[The task]:
Your reply must contain exactly the lines running from the one with "cells display low" to the last line of the entries below, both included, and no other lines.

[Data records]:
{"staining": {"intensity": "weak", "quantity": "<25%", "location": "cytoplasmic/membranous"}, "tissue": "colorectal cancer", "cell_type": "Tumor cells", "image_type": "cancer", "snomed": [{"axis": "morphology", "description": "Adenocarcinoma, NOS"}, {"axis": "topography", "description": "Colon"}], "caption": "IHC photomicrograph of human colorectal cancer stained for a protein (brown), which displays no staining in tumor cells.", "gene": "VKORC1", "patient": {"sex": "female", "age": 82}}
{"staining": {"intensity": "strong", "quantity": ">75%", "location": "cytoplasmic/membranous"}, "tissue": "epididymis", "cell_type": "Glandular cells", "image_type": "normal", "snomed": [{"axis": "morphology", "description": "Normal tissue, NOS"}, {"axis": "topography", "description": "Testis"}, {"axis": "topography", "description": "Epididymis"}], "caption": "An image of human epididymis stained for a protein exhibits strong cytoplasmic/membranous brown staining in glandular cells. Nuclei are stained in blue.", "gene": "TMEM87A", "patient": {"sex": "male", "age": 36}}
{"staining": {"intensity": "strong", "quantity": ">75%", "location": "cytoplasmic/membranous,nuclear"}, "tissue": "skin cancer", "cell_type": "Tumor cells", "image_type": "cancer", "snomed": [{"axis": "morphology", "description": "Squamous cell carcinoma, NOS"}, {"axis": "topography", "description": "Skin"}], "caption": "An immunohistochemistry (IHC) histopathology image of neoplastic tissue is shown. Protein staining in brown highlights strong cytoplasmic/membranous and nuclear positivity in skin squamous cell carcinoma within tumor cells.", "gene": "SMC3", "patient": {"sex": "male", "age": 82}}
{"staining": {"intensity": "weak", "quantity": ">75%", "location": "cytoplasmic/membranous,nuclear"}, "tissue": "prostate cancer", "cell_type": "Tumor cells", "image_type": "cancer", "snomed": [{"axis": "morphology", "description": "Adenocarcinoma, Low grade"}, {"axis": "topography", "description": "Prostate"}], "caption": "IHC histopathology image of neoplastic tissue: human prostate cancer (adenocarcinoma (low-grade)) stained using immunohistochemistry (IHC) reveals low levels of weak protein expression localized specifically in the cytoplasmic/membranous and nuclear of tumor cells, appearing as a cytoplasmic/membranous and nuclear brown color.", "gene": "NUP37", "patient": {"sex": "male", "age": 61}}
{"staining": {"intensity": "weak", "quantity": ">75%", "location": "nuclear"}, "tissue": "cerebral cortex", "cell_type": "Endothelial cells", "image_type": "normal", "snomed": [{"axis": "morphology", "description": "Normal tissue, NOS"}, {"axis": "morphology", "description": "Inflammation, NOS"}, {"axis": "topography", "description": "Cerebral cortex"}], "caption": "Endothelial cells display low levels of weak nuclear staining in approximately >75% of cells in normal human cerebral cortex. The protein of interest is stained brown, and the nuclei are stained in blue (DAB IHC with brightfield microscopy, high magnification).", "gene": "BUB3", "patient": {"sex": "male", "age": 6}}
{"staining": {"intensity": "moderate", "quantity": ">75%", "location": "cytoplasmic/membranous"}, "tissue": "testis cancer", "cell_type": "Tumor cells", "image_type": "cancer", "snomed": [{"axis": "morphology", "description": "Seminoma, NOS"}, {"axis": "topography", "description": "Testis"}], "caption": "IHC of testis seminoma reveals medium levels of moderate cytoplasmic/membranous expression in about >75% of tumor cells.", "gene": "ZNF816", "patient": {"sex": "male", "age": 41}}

[Result below]:
{"staining": {"intensity": "weak", "quantity": ">75%", "location": "nuclear"}, "tissue": "cerebral cortex", "cell_type": "Endothelial cells", "image_type": "normal", "snomed": [{"axis": "morphology", "description": "Normal tissue, NOS"}, {"axis": "morphology", "description": "Inflammation, NOS"}, {"axis": "topography", "description": "Cerebral cortex"}], "caption": "Endothelial cells display low levels of weak nuclear staining in approximately >75% of cells in normal human cerebral cortex. The protein of interest is stained brown, and the nuclei are stained in blue (DAB IHC with brightfield microscopy, high magnification).", "gene": "BUB3", "patient": {"sex": "male", "age": 6}}
{"staining": {"intensity": "moderate", "quantity": ">75%", "location": "cytoplasmic/membranous"}, "tissue": "testis cancer", "cell_type": "Tumor cells", "image_type": "cancer", "snomed": [{"axis": "morphology", "description": "Seminoma, NOS"}, {"axis": "topography", "description": "Testis"}], "caption": "IHC of testis seminoma reveals medium levels of moderate cytoplasmic/membranous expression in about >75% of tumor cells.", "gene": "ZNF816", "patient": {"sex": "male", "age": 41}}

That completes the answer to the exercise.